# Brittle, crumbly soap out of the mold



## Dorit (Apr 20, 2011)

I use the same recipe, even the same FO and once in awhile when I unmold and start to cut it breaks off in chunks and I do not get a clean break. Any ideas why? I premix my oils and lye/water mix and use at room temp. Sometimes I heat and mix. Could the oils be too hot?


----------



## NubianSoaps.com (Oct 26, 2007)

There isn't any reason to have your oils hot. You only need to actually melt to a slurry your hard butters and oils, like coconut oil. Your lye liquid should be room temp before you add it to your oils.

Do know all not oils are created equal, there is no way walmart and sams club olive oils are 100% olive oil, they act very much like soybean oil, brittle edges of soap when you leave them in the molds to long. The quicker you can get soap out of the molds, the prettier your cuts will be when using mostly oil recipes.

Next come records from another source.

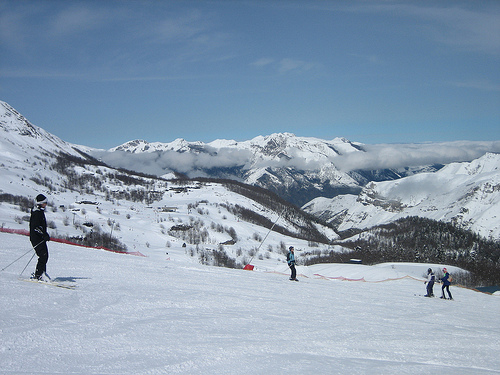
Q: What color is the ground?
A: White.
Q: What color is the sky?
A: Blue.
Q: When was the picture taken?
A: In the day time.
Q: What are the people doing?
A: Skiing.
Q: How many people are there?
A: 4.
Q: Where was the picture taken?
A: On the ski slopes.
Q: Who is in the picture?
A: Skiers.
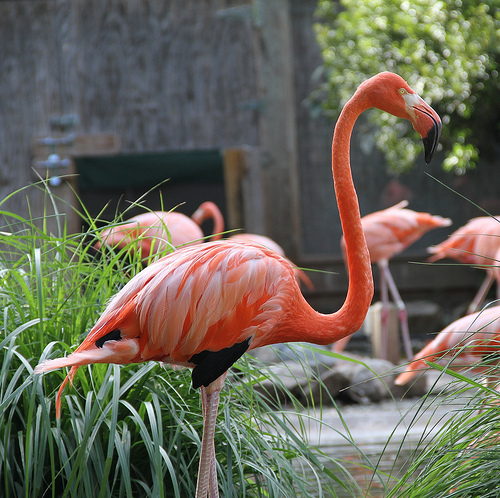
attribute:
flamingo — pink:
[90, 198, 229, 252]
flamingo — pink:
[334, 197, 454, 369]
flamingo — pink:
[428, 213, 498, 309]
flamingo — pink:
[385, 298, 499, 392]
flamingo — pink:
[25, 61, 447, 493]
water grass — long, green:
[4, 166, 282, 496]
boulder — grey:
[196, 336, 425, 408]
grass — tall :
[11, 159, 496, 496]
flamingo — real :
[54, 57, 469, 409]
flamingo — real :
[37, 70, 497, 495]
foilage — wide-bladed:
[1, 143, 343, 495]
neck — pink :
[283, 100, 418, 270]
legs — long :
[161, 367, 258, 497]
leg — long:
[377, 276, 389, 366]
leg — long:
[385, 272, 411, 360]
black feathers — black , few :
[188, 336, 250, 388]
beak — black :
[410, 123, 456, 160]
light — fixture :
[38, 140, 75, 213]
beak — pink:
[401, 99, 459, 172]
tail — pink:
[46, 279, 126, 434]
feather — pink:
[96, 265, 147, 320]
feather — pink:
[50, 342, 88, 432]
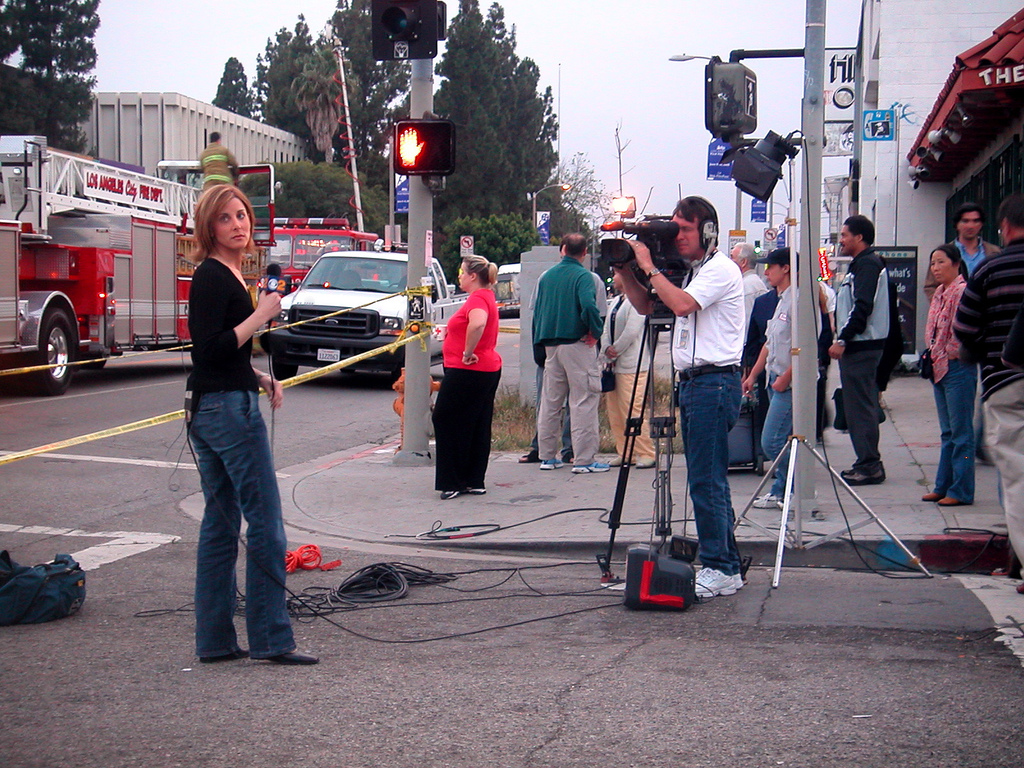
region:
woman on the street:
[190, 188, 321, 653]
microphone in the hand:
[257, 262, 281, 316]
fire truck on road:
[4, 135, 198, 386]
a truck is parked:
[261, 259, 464, 380]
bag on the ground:
[0, 548, 87, 626]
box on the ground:
[626, 545, 693, 609]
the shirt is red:
[440, 290, 501, 370]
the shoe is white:
[696, 568, 738, 594]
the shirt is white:
[669, 252, 742, 366]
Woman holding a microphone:
[184, 173, 315, 668]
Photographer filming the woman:
[590, 193, 749, 601]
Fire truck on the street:
[3, 127, 213, 399]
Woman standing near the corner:
[427, 246, 503, 504]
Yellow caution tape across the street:
[0, 286, 437, 476]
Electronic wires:
[290, 476, 986, 664]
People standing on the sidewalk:
[429, 195, 1006, 509]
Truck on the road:
[276, 241, 476, 387]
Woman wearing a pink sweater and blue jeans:
[921, 239, 975, 508]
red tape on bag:
[624, 545, 710, 628]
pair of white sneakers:
[691, 535, 756, 641]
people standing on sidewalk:
[451, 190, 935, 505]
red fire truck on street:
[0, 119, 270, 358]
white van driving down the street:
[272, 236, 526, 395]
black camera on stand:
[572, 190, 721, 522]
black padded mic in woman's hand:
[249, 250, 327, 355]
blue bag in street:
[14, 523, 100, 641]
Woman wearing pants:
[177, 384, 315, 672]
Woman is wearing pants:
[168, 373, 312, 667]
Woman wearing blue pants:
[171, 377, 312, 673]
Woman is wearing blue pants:
[182, 368, 310, 664]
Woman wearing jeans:
[171, 375, 317, 655]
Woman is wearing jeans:
[179, 378, 312, 667]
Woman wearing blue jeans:
[178, 367, 316, 662]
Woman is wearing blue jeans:
[171, 359, 314, 658]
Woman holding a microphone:
[253, 247, 298, 339]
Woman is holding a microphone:
[253, 251, 301, 338]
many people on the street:
[147, 101, 954, 514]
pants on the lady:
[123, 380, 333, 649]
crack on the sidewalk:
[489, 619, 661, 766]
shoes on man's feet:
[663, 516, 774, 621]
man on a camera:
[536, 156, 794, 521]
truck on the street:
[255, 214, 497, 414]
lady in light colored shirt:
[392, 219, 536, 466]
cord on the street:
[319, 511, 534, 689]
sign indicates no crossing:
[385, 110, 459, 186]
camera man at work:
[600, 197, 741, 609]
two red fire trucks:
[8, 156, 397, 360]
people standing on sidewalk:
[433, 205, 1019, 519]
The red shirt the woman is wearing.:
[441, 295, 500, 376]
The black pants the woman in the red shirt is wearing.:
[433, 370, 482, 489]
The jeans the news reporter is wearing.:
[187, 380, 289, 653]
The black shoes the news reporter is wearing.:
[200, 642, 324, 668]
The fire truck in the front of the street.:
[4, 126, 220, 383]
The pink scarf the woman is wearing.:
[922, 283, 970, 375]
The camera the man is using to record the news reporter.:
[596, 205, 696, 314]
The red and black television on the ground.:
[615, 547, 696, 611]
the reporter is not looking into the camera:
[175, 177, 331, 680]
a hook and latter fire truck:
[0, 121, 268, 401]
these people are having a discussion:
[526, 228, 664, 479]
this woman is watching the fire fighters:
[426, 244, 507, 501]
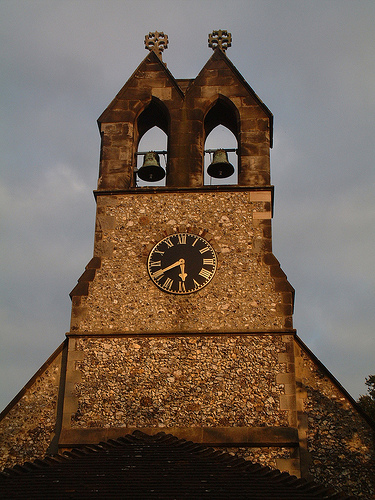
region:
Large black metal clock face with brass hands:
[143, 229, 218, 289]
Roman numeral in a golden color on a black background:
[172, 232, 188, 248]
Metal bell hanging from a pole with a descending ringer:
[205, 85, 234, 189]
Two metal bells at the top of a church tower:
[120, 102, 260, 194]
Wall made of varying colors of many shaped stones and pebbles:
[79, 335, 286, 425]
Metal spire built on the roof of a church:
[139, 28, 170, 54]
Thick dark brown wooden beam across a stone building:
[63, 414, 301, 451]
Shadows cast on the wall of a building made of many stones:
[297, 370, 357, 487]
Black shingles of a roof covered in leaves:
[30, 443, 227, 499]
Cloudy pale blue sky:
[268, 24, 374, 239]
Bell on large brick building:
[205, 149, 235, 180]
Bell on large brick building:
[137, 151, 165, 181]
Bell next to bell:
[207, 149, 233, 176]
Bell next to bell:
[137, 150, 165, 180]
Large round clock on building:
[145, 231, 217, 293]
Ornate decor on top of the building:
[206, 28, 232, 52]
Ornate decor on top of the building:
[144, 28, 169, 58]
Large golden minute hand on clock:
[147, 260, 182, 278]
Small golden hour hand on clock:
[177, 259, 187, 280]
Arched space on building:
[199, 92, 241, 185]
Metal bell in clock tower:
[137, 152, 165, 183]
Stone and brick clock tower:
[0, 29, 368, 491]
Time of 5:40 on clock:
[145, 232, 218, 294]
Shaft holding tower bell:
[138, 149, 165, 158]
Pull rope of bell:
[205, 148, 215, 186]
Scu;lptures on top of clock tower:
[144, 28, 236, 61]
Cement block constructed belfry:
[90, 46, 274, 189]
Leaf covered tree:
[356, 368, 372, 421]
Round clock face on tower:
[147, 231, 218, 296]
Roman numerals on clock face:
[148, 235, 213, 291]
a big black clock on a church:
[135, 215, 217, 307]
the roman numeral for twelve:
[169, 231, 190, 251]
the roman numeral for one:
[185, 226, 200, 248]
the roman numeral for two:
[193, 243, 211, 255]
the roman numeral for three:
[195, 253, 221, 265]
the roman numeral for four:
[196, 266, 213, 277]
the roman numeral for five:
[187, 272, 199, 292]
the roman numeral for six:
[174, 280, 186, 295]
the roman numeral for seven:
[155, 272, 170, 292]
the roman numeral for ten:
[145, 243, 162, 255]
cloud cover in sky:
[2, 2, 372, 398]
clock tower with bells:
[5, 29, 369, 497]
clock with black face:
[148, 232, 216, 296]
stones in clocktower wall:
[4, 194, 360, 477]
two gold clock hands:
[154, 258, 186, 283]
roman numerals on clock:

Also too hot means you are burning off the most expensive parts of your fragrance and essential oils if you go over their flash points.

Share your recipe privately, I have made all the mistakes  Vicki


----------



## Angelknitter12 (Feb 16, 2012)

I out oil in to hat once. It was not pretty.


----------



## MF-Alpines (Mar 29, 2010)

Angelknitter12 said:


> I out oil in to hat once. It was not pretty.


What?????????


----------



## NubianSoaps.com (Oct 26, 2007)

For me, the worst communicator in the world in print on the internet....from what Kami wrote I saw:

I got oil to hot once. It was not pretty. 

Or like a post on here from me Saturday, her child (my grandson) thought it would be funny to type 'taco' on a thread. I erased it and nobody must have saw it  LOL! Vicki


----------



## Dorit (Apr 20, 2011)

Thanks, that is what it is. My oil was too hot and I left the soap in the mold for more than 24 hours, thinking the water would evaporate and it would be easier to take out of the mold. Now I am pre-mixing my oils. In the morning I see an opaque slurry am am mixing it a lot and using it in that condition, so far it is working.  dorit


----------



## MF-Alpines (Mar 29, 2010)

LOL! Thanks for the interpretation, Vicki. I just couldn't get it!

That's happened to me, too, Dorit, although I didn't put two and two together. Thanks for posting.


----------